begin

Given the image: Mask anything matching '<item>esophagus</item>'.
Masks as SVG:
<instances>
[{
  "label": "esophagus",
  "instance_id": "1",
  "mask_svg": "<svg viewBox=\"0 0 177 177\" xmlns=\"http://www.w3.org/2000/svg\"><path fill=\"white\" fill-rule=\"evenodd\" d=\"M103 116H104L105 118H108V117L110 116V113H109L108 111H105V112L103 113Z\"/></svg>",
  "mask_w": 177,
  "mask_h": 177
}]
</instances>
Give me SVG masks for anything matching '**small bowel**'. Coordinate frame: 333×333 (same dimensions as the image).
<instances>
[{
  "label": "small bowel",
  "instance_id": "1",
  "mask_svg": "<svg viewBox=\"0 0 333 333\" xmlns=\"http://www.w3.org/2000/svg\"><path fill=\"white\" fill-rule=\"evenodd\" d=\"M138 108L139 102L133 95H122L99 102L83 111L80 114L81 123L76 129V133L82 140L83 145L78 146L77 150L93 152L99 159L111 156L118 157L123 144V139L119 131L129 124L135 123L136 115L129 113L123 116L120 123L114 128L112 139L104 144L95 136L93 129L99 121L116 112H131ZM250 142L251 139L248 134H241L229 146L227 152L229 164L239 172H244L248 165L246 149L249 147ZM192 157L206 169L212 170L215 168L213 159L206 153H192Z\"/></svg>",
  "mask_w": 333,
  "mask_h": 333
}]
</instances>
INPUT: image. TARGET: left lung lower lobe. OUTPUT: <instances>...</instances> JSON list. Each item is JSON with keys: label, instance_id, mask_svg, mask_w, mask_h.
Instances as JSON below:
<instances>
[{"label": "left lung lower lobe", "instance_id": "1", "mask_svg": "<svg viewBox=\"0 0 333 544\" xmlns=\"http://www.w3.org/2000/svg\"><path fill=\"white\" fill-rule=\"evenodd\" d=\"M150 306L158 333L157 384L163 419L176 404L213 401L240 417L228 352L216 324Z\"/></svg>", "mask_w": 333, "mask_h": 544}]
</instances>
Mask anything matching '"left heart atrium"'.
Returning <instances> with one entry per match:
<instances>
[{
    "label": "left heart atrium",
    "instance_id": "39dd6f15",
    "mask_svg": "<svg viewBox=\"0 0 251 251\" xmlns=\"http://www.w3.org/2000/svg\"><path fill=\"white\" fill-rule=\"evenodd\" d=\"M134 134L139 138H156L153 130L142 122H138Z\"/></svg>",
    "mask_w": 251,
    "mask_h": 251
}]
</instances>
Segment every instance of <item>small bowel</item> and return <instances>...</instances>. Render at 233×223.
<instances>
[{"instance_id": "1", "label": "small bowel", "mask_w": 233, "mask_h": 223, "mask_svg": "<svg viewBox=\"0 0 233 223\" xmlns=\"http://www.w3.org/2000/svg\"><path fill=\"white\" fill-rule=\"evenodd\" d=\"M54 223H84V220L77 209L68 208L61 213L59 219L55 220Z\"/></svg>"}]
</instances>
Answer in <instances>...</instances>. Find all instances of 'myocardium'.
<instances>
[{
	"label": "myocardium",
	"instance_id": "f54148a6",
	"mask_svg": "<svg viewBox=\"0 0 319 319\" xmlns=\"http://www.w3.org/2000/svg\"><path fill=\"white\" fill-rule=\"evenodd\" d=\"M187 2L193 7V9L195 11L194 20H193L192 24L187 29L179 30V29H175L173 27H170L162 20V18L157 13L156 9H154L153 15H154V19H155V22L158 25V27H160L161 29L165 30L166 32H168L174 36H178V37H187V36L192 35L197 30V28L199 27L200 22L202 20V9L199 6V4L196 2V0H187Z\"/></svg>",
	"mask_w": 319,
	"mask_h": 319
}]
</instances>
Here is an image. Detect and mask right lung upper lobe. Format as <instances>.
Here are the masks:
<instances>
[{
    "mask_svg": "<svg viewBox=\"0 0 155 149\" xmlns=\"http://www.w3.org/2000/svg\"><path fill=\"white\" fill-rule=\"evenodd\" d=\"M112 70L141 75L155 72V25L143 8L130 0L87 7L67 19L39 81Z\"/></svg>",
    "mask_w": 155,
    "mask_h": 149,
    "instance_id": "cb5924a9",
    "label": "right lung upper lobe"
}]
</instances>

end

Task directions:
Copy verbatim every line of the material from the line containing "Here is an image." through the end of the material, including both of those end lines.

Solved exercise:
Here is an image. Detect and mask right lung upper lobe. Format as <instances>.
Here are the masks:
<instances>
[{
    "mask_svg": "<svg viewBox=\"0 0 155 149\" xmlns=\"http://www.w3.org/2000/svg\"><path fill=\"white\" fill-rule=\"evenodd\" d=\"M112 70L141 75L155 72V25L143 8L130 0L87 7L67 19L39 81Z\"/></svg>",
    "mask_w": 155,
    "mask_h": 149,
    "instance_id": "cb5924a9",
    "label": "right lung upper lobe"
}]
</instances>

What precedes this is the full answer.